Alternativ zu einer solchen Deckspeilung könnte man die in Deckung stehenden Feuer der Richtfeuerlinie auch über den Steuerkompass peilen, ohne den Bug darauf auszurichten. Dann gilt: mwP -MgP = Abl (die mwP entspricht wieder den um die MW berichtigten 151°, die MgP ist die Magnetkompasspeilung). Das Ganze funktioniert auch, wenn man von einem gesicherten Standort aus, etwa direkt neben einem in der Karte verzeichneten Seezeichen, ein Objekt mit bekannter Position peilt.
So geht man auch beim Aufstellen einer Ablenkungstabelle an einem Deviationsdalben vor. Da die Dalbenposition bekannt ist, ergibt sich zu jeder ebenfalls in der Karte verzeichneten Landmarke wieder eine gesicherte rechtweisende Peilung (rwP), die in eine mwP umgerechnet wird. Nun wird die Yacht um den Dalben gedreht und nach jeder Kursänderung um 10 Grad eine Peilung der Landmarke über den Steuerkompass vorgenommen. So lässt sich die Ablenkung für jeden Kurs ermitteln – zumindest in Kursschritten von 10 Grad, bei Zwischenwerten muss gegebenenfalls interpoliert werden. Alternativ ließe sich auch eine Peilscheibe verwenden, deren Seitenpeilung dann mit dem jeweils anliegenden Kompasskurs zu einer MgP addiert wird.

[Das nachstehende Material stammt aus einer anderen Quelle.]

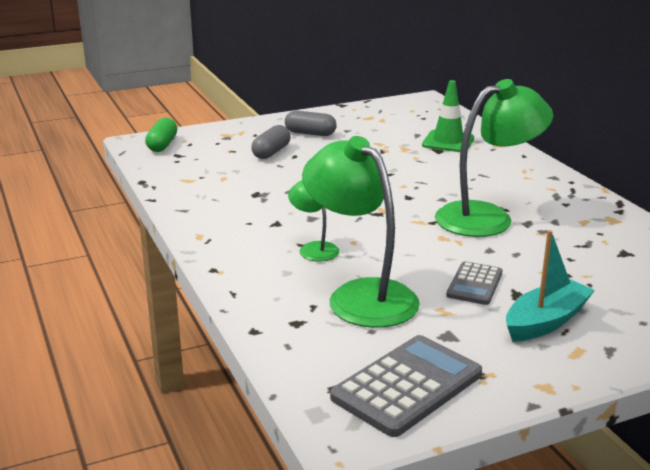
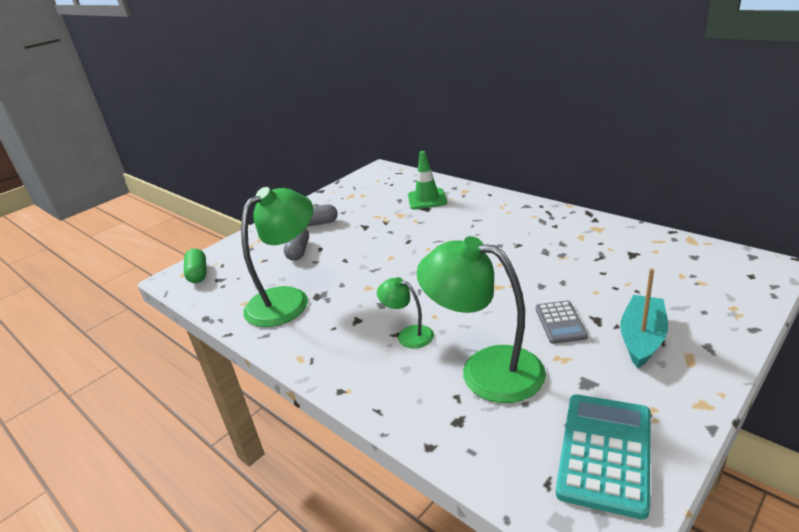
camera: 20 degrees left, 5 degrees up
(407, 386) = (605, 453): grey calculator -> turquoise calculator
(487, 217) = (513, 256): green lamp -> green lamp (287, 299)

Die Werte werden in eine entsprechende Tabelle eingetragen. Manche erstellen auch eine Deviationskurve und eine zusätzliche Steuertafel – wir wollen es an dieser Stelle aber nicht zu kompliziert machen. Darüber hinaus besteht die Möglichkeit, den Kompass von einem qualifizierten Fachmann kompensieren zu lassen.